As usual, it was a solemn reminder of how much we have to be thankful for living in a country like Canada. Spending almost a month with limited electricity, limited internet, virtually no fresh fruit or vegetables, and experiencing sweltering heat without air conditioning (average daily temperature was around 36-38 degrees, plus very high humidity) is challenging. Further, driving on rough roads, sustained by a steady diet of beans, rice, cassava, deep-fried plantains, and no chocolate, taught me patience.

However, there were many wonderful aspects of this journey. I greatly appreciated your faithful prayers throughout the trip. I frequently shared with all of those we engaged with. I told them that many Canadian people remember them daily in their prayers. 

Some communities are a day's travel away on a dirt bike over rugged trails.  It was a massive encouragement to these pastors. These church leaders work in small, isolated communities, and this experience reminds them that they are not alone. The global church prays for them and their ministry.

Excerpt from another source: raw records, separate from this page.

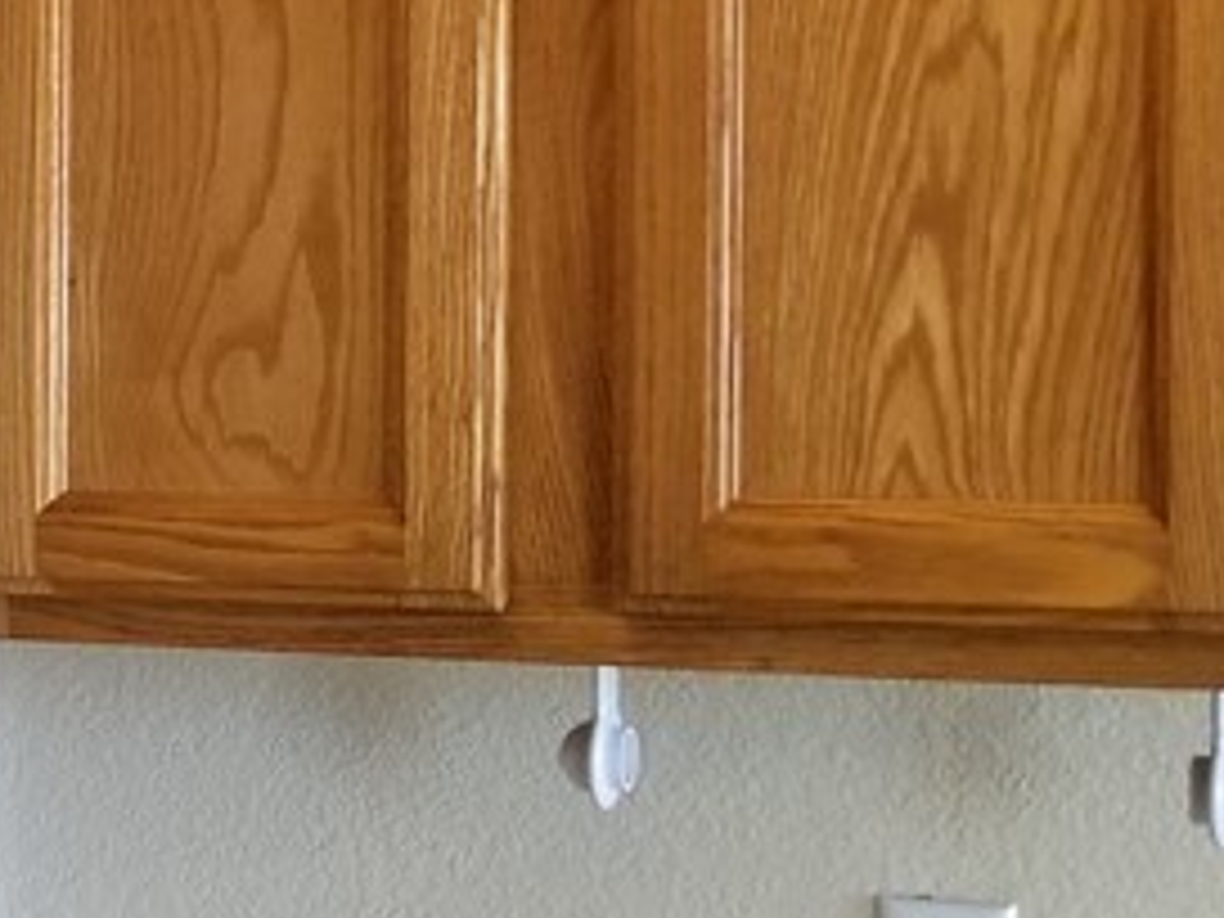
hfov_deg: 16.6
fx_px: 3465
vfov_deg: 15.1
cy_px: 594
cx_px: -999
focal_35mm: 98
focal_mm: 4.3
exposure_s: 1/60
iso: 160
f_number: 1.7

I am happy to report that all the tools and other supplies that Andrew and I transported to Puerto Lempira arrived safely and without incident.  This is remarkable because things have a way of "disappearing" when going through the baggage handling and customs process here in Latin America.  Thank you for your prayers.

We had an average of 23 pastors/lay leaders participating over the two-week theological/vocational sessions. On the final day, we presented 20 diplomas confirming their attendance and graduation from the theological portion of the course.  

Graduation day included three women involved with women's ministry in their communities. I will long remember the happy smiles of these women and the 17 men who pastor churches in outlying communities. They returned to their congregations better able to equip the saints.